◆ AVAILABLE DATA:
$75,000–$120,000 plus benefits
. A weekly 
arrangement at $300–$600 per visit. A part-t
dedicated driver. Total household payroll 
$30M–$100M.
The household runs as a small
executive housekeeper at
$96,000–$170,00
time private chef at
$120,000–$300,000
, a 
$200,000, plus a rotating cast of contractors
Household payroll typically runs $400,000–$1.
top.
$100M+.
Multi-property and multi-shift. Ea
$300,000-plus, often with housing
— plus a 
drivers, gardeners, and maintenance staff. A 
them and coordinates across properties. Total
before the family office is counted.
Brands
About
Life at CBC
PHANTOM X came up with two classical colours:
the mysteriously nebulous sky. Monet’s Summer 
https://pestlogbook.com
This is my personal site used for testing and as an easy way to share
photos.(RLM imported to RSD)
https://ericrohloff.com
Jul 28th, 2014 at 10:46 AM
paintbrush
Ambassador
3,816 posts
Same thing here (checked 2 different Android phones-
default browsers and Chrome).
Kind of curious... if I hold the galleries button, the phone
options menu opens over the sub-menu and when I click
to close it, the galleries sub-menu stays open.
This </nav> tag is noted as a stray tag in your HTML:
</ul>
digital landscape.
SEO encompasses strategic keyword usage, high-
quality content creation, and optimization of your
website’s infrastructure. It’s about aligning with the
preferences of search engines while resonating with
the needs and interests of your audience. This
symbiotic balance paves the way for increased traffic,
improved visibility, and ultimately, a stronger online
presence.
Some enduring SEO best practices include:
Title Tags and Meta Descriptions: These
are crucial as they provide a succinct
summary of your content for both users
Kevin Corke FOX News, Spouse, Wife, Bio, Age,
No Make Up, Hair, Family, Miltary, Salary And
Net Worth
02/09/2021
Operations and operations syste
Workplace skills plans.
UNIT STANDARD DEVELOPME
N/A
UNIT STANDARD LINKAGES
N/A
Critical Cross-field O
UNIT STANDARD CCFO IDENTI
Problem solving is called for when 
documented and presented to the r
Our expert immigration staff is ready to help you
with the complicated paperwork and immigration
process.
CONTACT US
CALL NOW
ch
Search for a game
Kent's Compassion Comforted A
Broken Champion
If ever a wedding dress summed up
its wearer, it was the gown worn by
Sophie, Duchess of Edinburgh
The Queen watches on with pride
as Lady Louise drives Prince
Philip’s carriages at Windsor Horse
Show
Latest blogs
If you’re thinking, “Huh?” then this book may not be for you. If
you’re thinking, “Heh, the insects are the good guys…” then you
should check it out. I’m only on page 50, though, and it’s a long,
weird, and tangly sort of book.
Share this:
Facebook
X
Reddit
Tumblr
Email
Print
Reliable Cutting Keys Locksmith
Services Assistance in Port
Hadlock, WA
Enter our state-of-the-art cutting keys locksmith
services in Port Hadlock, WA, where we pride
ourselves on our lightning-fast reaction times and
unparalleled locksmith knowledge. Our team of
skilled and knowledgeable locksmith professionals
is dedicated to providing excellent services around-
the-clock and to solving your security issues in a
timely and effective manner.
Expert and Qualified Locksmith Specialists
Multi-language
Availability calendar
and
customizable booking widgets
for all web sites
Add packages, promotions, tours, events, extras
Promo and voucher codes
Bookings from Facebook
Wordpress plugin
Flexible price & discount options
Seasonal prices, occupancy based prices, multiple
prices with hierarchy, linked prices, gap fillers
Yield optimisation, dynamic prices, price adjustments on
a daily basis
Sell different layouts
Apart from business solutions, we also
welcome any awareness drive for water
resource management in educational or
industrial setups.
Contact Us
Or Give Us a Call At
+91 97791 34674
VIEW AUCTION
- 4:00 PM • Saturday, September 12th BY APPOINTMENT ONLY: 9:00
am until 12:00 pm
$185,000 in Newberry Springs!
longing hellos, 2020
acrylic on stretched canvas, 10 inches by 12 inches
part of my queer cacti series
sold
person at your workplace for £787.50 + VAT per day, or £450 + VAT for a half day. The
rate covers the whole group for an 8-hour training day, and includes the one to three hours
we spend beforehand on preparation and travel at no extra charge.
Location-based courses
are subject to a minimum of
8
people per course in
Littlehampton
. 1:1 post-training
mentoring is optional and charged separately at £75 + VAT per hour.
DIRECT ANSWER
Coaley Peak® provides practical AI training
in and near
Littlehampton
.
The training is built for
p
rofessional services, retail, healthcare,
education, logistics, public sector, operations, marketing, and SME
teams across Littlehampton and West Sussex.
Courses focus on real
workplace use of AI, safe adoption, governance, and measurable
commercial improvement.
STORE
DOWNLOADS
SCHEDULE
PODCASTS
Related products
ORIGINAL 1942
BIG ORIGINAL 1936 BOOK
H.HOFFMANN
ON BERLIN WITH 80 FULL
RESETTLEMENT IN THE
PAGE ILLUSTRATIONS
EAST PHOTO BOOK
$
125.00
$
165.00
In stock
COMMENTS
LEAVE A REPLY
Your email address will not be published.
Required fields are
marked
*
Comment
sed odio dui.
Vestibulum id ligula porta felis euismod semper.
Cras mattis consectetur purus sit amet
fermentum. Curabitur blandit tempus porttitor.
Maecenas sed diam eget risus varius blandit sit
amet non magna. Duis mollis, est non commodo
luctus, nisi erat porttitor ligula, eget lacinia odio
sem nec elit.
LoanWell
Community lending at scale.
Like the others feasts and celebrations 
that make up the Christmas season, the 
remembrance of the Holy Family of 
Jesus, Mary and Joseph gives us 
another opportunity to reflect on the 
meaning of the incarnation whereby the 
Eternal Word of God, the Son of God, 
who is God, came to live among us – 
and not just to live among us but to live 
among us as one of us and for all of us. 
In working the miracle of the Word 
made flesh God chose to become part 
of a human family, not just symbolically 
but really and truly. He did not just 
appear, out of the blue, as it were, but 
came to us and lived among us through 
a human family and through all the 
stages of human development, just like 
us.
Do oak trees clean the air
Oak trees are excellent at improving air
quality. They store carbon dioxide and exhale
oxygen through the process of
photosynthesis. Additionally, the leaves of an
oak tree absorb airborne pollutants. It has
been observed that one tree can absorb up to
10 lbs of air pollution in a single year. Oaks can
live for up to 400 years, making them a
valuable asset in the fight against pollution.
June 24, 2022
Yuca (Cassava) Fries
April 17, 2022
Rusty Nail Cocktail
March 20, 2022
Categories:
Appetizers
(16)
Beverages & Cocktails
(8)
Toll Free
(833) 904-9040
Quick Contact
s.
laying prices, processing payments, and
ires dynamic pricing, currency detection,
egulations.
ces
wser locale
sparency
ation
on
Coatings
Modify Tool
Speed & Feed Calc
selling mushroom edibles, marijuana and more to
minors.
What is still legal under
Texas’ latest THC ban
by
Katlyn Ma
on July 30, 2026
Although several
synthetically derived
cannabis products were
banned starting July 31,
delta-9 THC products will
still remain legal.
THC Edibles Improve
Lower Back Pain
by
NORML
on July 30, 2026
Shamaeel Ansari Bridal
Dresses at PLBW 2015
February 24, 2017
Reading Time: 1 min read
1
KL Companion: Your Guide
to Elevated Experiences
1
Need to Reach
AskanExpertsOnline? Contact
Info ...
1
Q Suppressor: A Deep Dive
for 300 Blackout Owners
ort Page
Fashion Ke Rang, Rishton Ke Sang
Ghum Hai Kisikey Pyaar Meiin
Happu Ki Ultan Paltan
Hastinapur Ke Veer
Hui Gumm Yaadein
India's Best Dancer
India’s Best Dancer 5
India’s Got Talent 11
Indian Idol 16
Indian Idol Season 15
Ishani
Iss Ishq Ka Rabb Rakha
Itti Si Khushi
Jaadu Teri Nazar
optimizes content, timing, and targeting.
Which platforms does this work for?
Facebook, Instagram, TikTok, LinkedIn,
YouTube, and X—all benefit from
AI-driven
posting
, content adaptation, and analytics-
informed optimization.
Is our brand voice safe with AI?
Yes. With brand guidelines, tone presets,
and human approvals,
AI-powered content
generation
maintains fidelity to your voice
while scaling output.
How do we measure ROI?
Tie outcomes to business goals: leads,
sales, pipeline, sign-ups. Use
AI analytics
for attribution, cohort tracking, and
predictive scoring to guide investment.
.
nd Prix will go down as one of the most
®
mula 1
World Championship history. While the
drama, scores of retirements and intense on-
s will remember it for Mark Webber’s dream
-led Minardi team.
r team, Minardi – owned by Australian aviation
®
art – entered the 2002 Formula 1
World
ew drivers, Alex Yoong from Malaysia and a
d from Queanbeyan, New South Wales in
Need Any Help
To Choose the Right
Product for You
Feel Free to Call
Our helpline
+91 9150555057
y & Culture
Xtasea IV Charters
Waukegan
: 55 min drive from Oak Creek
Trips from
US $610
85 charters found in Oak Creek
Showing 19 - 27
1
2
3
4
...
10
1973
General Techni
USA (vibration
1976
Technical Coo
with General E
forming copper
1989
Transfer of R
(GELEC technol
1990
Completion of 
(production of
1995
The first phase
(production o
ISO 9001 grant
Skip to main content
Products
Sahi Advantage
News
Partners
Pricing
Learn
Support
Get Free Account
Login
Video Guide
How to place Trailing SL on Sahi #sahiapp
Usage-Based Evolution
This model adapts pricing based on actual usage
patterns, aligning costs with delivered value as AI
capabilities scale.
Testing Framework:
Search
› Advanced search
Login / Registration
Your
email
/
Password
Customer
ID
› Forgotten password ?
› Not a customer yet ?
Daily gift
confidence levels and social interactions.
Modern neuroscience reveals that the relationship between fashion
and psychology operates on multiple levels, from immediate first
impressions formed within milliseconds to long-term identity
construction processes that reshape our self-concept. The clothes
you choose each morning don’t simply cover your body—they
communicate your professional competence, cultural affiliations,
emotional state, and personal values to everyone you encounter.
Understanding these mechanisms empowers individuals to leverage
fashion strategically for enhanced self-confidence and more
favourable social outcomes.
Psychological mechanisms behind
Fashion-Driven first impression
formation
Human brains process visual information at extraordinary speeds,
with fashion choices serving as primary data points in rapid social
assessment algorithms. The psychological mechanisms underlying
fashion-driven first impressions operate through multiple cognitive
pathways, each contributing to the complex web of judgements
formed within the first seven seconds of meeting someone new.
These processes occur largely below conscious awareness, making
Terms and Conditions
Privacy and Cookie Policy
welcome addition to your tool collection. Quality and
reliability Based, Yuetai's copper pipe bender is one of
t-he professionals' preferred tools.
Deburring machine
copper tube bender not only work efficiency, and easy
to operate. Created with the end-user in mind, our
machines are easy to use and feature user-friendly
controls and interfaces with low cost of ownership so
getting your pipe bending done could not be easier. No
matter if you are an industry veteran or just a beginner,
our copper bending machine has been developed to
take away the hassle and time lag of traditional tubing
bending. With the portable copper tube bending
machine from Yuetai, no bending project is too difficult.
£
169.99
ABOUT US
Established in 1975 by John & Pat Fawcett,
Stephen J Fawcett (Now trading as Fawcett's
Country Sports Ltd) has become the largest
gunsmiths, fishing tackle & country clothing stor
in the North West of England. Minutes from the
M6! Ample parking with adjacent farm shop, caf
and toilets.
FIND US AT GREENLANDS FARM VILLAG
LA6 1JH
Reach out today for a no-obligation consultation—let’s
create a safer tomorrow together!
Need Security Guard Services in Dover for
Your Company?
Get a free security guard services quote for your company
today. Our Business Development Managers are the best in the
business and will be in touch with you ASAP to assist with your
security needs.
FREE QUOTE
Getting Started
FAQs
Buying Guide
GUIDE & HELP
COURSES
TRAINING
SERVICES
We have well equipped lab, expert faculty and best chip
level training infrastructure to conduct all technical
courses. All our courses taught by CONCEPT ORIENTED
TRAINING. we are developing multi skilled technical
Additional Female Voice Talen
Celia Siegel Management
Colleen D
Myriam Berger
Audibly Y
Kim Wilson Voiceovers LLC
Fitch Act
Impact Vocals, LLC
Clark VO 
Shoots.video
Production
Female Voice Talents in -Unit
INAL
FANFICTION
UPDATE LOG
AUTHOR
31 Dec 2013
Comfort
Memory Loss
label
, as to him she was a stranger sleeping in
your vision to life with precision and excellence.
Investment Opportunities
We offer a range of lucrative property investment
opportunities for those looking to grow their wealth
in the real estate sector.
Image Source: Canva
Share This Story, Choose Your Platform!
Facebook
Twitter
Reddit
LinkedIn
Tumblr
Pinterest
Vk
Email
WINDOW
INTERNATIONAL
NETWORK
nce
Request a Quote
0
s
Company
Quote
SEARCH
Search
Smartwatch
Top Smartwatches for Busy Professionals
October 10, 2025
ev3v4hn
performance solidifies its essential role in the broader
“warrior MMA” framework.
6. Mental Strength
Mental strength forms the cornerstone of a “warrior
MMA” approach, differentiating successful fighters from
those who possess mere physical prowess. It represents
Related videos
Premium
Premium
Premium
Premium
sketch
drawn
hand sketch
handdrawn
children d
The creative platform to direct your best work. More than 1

◆ TASK DESCRIPTION: In the records above, find each line holding "then" and copy it.

◆ TASK SOLUTION:
If you’re thinking, “Huh?” then this book may not be for you. If
you’re thinking, “Heh, the insects are the good guys…” then you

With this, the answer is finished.